To-do item — Would you please copy every line below that includes the string "LEDR"?
╭─ Recorded data
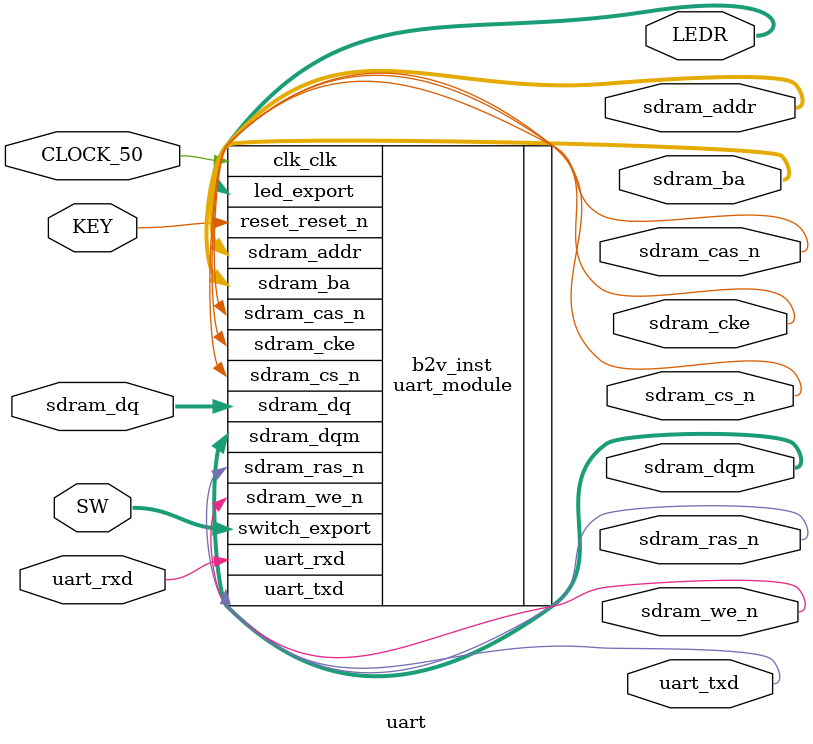
<source format=v>


module uart(
	uart_rxd,
	CLOCK_50,
	KEY,
	SW,
	sdram_cas_n,
	sdram_cke,
	sdram_cs_n,
	sdram_ras_n,
	sdram_we_n,
	uart_txd,
	LEDR,
	sdram_addr,
	sdram_ba,
	sdram_dq,
	sdram_dqm
);


input wire	uart_rxd;
input wire	CLOCK_50;
input wire	[0:0] KEY;
input wire	[7:0] SW;
output wire	sdram_cas_n;
output wire	sdram_cke;
output wire	sdram_cs_n;
output wire	sdram_ras_n;
output wire	sdram_we_n;
output wire	uart_txd;
output wire	[7:0] LEDR;
output wire	[11:0] sdram_addr;
output wire	[1:0] sdram_ba;
inout wire	[15:0] sdram_dq;
output wire	[1:0] sdram_dqm;






uart_module	b2v_inst(
	.clk_clk(CLOCK_50),
	.reset_reset_n(KEY),
	.uart_rxd(uart_rxd),
	.sdram_dq(sdram_dq),
	.switch_export(SW),
	.sdram_cas_n(sdram_cas_n),
	.sdram_cke(sdram_cke),
	.sdram_cs_n(sdram_cs_n),
	.sdram_ras_n(sdram_ras_n),
	.sdram_we_n(sdram_we_n),
	.uart_txd(uart_txd),
	.led_export(LEDR),
	.sdram_addr(sdram_addr),
	.sdram_ba(sdram_ba),
	
	.sdram_dqm(sdram_dqm));


endmodule

</source>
╰─
Answer section —
	LEDR,
output wire	[7:0] LEDR;
	.led_export(LEDR),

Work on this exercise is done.